O perfil exigido para a adoção é desnecessário para aqueles que entendem o verdadeiro sentido da adoção. Traçando um paralelo, seria como os pais biológicos renegar seu descendente porque uma ou outra característica não o agrada. Apenas a genética distingue a adoção e a paternidade biológica. Ambas demandam um esforço hercúleo e não é o referido perfil que facilitará as responsabilidades inerentes.

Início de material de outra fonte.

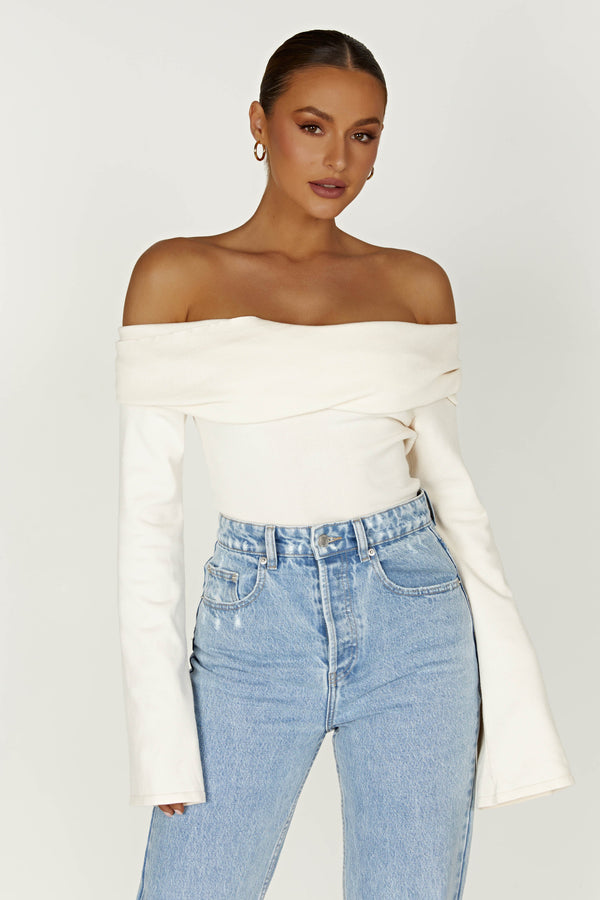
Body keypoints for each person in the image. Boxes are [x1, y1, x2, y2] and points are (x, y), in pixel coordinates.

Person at [115, 28, 574, 900]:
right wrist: (159, 730)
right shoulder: (177, 275)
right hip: (253, 625)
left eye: (364, 135)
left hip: (414, 615)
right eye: (313, 126)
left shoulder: (414, 285)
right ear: (261, 124)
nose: (339, 159)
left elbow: (453, 494)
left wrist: (514, 689)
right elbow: (148, 516)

Neste ponto, urge mencionar o excelente filme “Um sonho possível” (The blind side), que retrata a história verídica de Michael Oher, valioso atleta de futebol americano. Ele, um adolescente negro, sem-teto e na iminência de completar a maioridade, foi adotado por um casal de brancos, os quais enfrentaram diversos questionamentos, um dos quais é muito surpreendente e revelado ao final. Em uma de minhas cenas favoritas, Leigh Anne (a adotante) conversa com suas amigas, quando uma delas diz que ela está mudando a vida do jovem rapaz. De imediato, Leigh Anne responde, com os olhos lacrimejantes: “Não, ele é quem está mudando a minha”.

A adoção é, essencialmente, um ato de amor. Portanto, incondicional. Ou melhor, quase incondicional. Há tão-somente um aspecto fundamental: a empatia espiritual entre adotante e adotado, que pode ser aferida, por exemplo, com um mero olhar. Algo que perfil algum poderia alcançar.